[Opening THE DATA section]

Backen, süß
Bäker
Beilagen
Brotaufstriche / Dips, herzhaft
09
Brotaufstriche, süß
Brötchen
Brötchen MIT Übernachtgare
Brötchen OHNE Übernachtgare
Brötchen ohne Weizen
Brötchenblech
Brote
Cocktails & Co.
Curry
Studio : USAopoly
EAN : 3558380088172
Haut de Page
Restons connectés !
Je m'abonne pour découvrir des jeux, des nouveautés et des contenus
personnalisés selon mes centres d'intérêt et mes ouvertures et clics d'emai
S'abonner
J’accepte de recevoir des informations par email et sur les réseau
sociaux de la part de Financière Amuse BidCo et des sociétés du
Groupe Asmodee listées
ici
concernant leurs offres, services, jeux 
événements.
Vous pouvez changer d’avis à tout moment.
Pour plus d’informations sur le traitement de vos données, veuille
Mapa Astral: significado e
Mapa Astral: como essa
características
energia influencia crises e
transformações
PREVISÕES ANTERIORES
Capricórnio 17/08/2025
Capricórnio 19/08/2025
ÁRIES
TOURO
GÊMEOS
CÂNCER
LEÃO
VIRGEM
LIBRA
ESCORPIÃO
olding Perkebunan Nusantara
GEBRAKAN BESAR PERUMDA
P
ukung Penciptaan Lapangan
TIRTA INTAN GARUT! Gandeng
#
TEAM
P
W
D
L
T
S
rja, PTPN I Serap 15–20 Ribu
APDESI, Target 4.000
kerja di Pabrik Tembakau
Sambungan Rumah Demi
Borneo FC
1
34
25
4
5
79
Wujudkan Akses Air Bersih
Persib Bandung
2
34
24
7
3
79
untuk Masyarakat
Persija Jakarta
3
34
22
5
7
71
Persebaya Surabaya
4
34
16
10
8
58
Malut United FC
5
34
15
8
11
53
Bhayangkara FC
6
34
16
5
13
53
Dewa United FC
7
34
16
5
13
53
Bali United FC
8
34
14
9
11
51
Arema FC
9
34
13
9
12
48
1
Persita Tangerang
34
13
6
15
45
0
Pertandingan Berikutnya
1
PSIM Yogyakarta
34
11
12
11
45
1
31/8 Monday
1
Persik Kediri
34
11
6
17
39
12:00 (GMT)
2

[Closing THE DATA section]

## DIRECTIVE
Your answer should be exactly the lines of the data above, from the first through the line containing "EAN : 3558380088172".

## RESULT OF THE TASK
Backen, süß
Bäker
Beilagen
Brotaufstriche / Dips, herzhaft
09
Brotaufstriche, süß
Brötchen
Brötchen MIT Übernachtgare
Brötchen OHNE Übernachtgare
Brötchen ohne Weizen
Brötchenblech
Brote
Cocktails & Co.
Curry
Studio : USAopoly
EAN : 3558380088172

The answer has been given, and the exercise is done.